The experiment began uneventfully.
On the second day, a riot broke out among the prisoners. The guards used their batons and fire extinguishers to quell it. Guards began using psychological tactics to control the larger “prison” population without any prompting from the supervising psychology staff.
The guards were quick to abuse their powers, and the prisoners quickly became helpless — at times saying they would opt for “parole” without their $15 per day rate.
Interestingly, they were already free to quit at any time, which would have had the same effect while bypassing the lengthy parole process. Instead of just walking out, the “prisoners” opted to act like real prisoners.
When the psychology staff was interviewing potential participants, almost every student stated their preference of being a prisoner over a guard.
These students internalized their roles to such an extreme degree that the experiment was shut down before the end of the first week!
Students who were given the tools to be prisoners became real prisoners.
Guards who were given the tools to be guards became real guards.
What does this have to do with marketing?
More than this column can contain, so today we’re just going to focus on design.
Today, consumers can peruse their local grocery store and see wildly varied packaging design. Some product branding is conceived in generic factories, and some is labored over by the country’s greatest creative teams.
By walking 20 feet in a store, you can see the best of design and the worst of design.
What does the consumer do when they see a product they like?
There could just be a thoughtful look — an extended glance where the consumer registers, “I’m just here for milk, but I’ll buy that next time.”
Perhaps she takes out her phone, frames the perfect photo and posts it to Pinterest.
Maybe the food is taken home and artfully prepared and then a photo is taken and posted to Instagram.
Many times, a consumer sees design and is inspired to be a designer in his/her own right (or at least in his/her mind).
We’ve given them the tools, and they’ve become guards. Now, we must be careful not to become prisoners to our consumers’ creativity and newly found critical eye.
The globalization of commercial products and the proliferation of design tools have empowered the consumer.
With applications available on mobile devices, I’ve seen amateurs create videos and layouts that would take professionals much more time and effort using more sophisticated tools.

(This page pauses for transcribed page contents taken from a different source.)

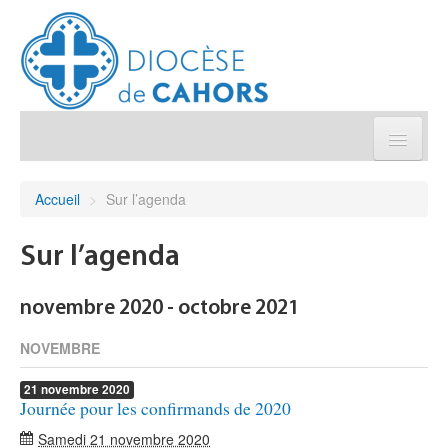
Église pratique
Accueil
>
Sur l’agenda
Démarches et sacrements
Sur l’agenda
Sanctuaires & Pélerinages
novembre 2020 - octobre 2021
Agenda diocésain
NOVEMBRE
21
novembre
2020
Je donne
Journée pour les confirmands de 2020
Samedi 21 novembre 2020
Annuaire/Contact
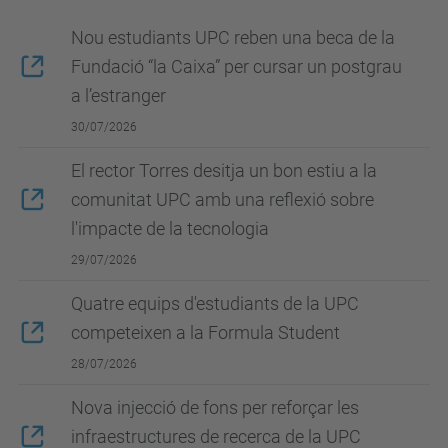
Nou estudiants UPC reben una beca de la
Fundació “la Caixa” per cursar un postgrau
a l’estranger
30/07/2026
El rector Torres desitja un bon estiu a la
comunitat UPC amb una reflexió sobre
l'impacte de la tecnologia
29/07/2026
Quatre equips d'estudiants de la UPC
competeixen a la Formula Student
28/07/2026
Nova injecció de fons per reforçar les
infraestructures de recerca de la UPC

While this globalization can be irritating to small business owners and people in my industry, it’s a net-positive thing for the world. The result will eventually be better, more functional design worldwide.
There was a time when most people only saw products, packaging, ads and design from the region where they lived and worked. Not anymore.
Design is one of the most essential elements of marketing, and it’s the area so often done as an afterthought. We spend so much time trying to figure out what all we need to tell the public when an image truly is worth 1,000 words. The number of things that can be communicated wordlessly through design is endless.
I know many of you are thinking, “But I’m no designer.” You’re right, and you’re willing to admit something many of your customers aren’t.
Design is a subjective field, but there are some truths about design, from functionality and legibility to font selection and color/pattern trends.
Patterns and colors change with the season. The principles of design, however, are set in stone.
Good design can signal your preferred audience while bad design can alienate your audience or, worse, signal the wrong audience. Good design can make your package the only package visible on a shelf filled with boring sameness.
You, just like your audience, have the breadth of the Internet’s design resources available to familiarize yourself with functional design that will communicate with your audience in an effective way. You also have people all around you willing to help — and some of us are even pretty good.
So before your customers begin taking on the role of guard (or, even worse, armchair designer) find someone in your organization or partner with a creative agency to make sure your first impression and your everyday presentation are as good as they can be.